[Start of section]

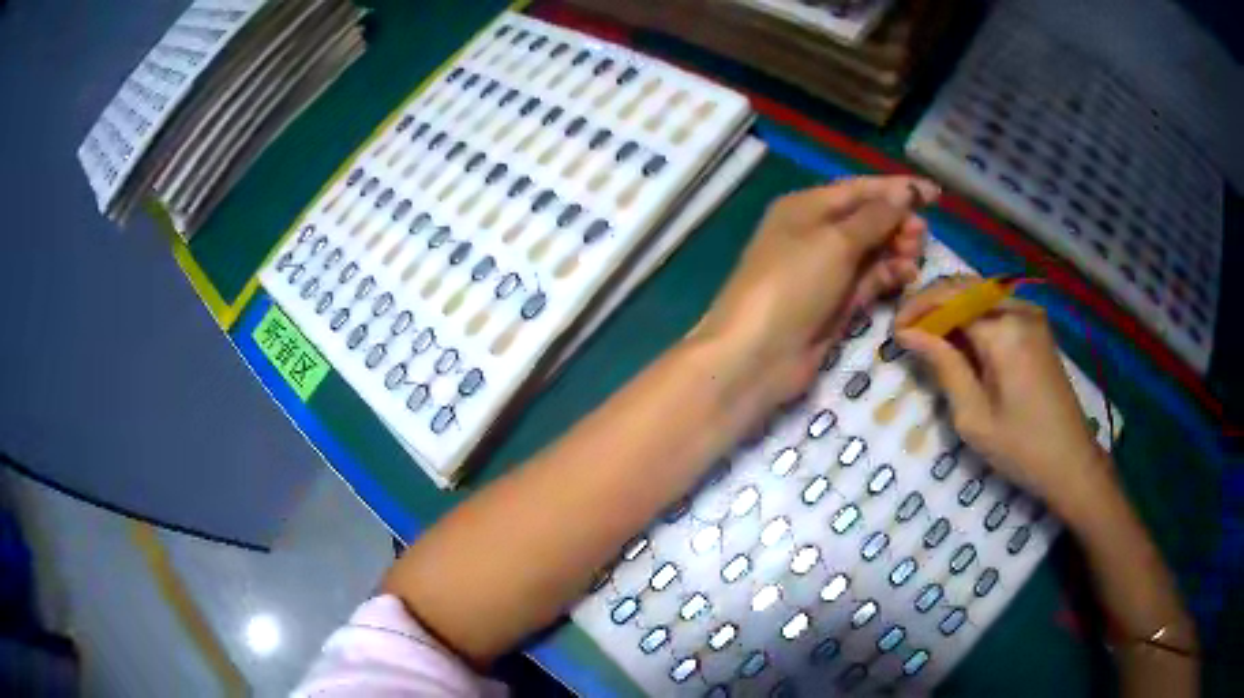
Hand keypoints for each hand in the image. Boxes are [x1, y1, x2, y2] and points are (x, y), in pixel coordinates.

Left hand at [692, 175, 938, 417]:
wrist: (757, 355)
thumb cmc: (793, 283)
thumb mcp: (835, 241)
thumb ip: (875, 217)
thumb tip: (905, 192)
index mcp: (805, 207)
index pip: (858, 189)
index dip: (896, 188)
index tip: (934, 194)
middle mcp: (815, 234)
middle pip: (867, 220)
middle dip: (897, 222)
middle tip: (921, 234)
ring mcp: (825, 272)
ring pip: (871, 251)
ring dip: (896, 249)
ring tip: (915, 255)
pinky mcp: (835, 305)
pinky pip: (868, 282)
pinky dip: (888, 276)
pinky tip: (907, 275)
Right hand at [894, 277, 1109, 510]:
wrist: (1071, 460)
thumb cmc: (1021, 448)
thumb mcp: (973, 416)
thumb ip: (943, 366)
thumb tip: (909, 333)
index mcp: (1004, 331)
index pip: (949, 299)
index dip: (917, 308)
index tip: (894, 331)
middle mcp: (1019, 309)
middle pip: (964, 286)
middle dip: (931, 303)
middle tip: (908, 332)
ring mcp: (1031, 314)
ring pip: (979, 292)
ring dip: (951, 308)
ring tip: (929, 337)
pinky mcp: (1037, 325)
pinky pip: (996, 305)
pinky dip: (972, 315)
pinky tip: (962, 340)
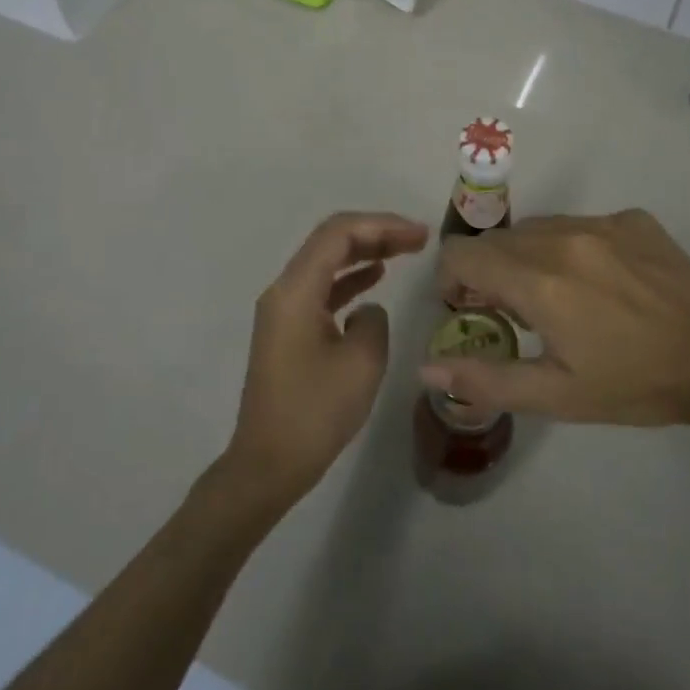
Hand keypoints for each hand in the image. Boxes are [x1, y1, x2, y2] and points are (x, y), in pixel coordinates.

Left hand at [222, 212, 429, 504]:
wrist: (269, 464)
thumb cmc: (315, 413)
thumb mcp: (361, 363)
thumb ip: (374, 320)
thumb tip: (368, 310)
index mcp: (296, 291)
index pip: (339, 233)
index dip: (382, 225)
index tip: (420, 234)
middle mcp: (284, 291)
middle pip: (330, 242)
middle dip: (376, 233)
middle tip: (419, 238)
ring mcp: (283, 311)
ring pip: (326, 263)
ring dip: (365, 252)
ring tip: (406, 251)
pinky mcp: (288, 331)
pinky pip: (322, 289)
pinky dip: (350, 278)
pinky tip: (376, 279)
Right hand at [423, 210, 689, 428]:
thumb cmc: (633, 384)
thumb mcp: (556, 395)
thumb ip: (485, 378)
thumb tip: (426, 367)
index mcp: (538, 281)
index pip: (461, 253)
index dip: (453, 280)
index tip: (472, 308)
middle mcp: (562, 238)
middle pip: (497, 240)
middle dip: (491, 272)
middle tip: (516, 311)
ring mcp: (600, 222)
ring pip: (537, 228)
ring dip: (530, 257)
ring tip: (560, 295)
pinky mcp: (631, 218)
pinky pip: (579, 223)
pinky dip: (572, 247)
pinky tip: (602, 282)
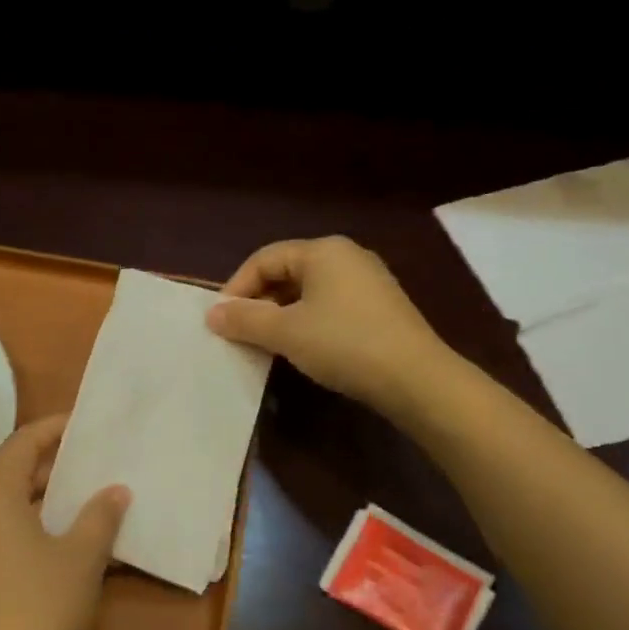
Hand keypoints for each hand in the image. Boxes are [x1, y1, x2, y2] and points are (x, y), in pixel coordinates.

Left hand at [0, 415, 130, 629]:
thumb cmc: (42, 607)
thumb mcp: (82, 558)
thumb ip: (100, 516)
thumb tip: (115, 490)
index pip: (18, 445)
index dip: (49, 429)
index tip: (79, 424)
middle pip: (7, 476)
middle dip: (47, 467)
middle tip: (87, 464)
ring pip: (2, 510)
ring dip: (39, 501)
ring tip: (79, 501)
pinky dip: (27, 529)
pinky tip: (59, 545)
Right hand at [205, 236, 452, 420]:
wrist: (416, 379)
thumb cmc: (344, 344)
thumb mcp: (286, 332)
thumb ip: (245, 320)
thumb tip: (212, 314)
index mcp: (323, 250)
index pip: (264, 259)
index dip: (236, 288)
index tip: (220, 321)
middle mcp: (346, 256)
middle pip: (286, 272)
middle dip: (258, 302)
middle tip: (239, 333)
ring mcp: (367, 281)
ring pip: (308, 291)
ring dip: (280, 314)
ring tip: (265, 343)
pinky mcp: (380, 308)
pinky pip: (329, 306)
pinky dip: (306, 322)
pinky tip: (301, 348)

[End of section]

Task to complete:
Report each line in the preceding entries that holds the string "Left".

Answer space:
Left hand at [692, 175, 938, 417]:
Left hand at [222, 212, 429, 504]:
Left hand at [0, 415, 130, 629]:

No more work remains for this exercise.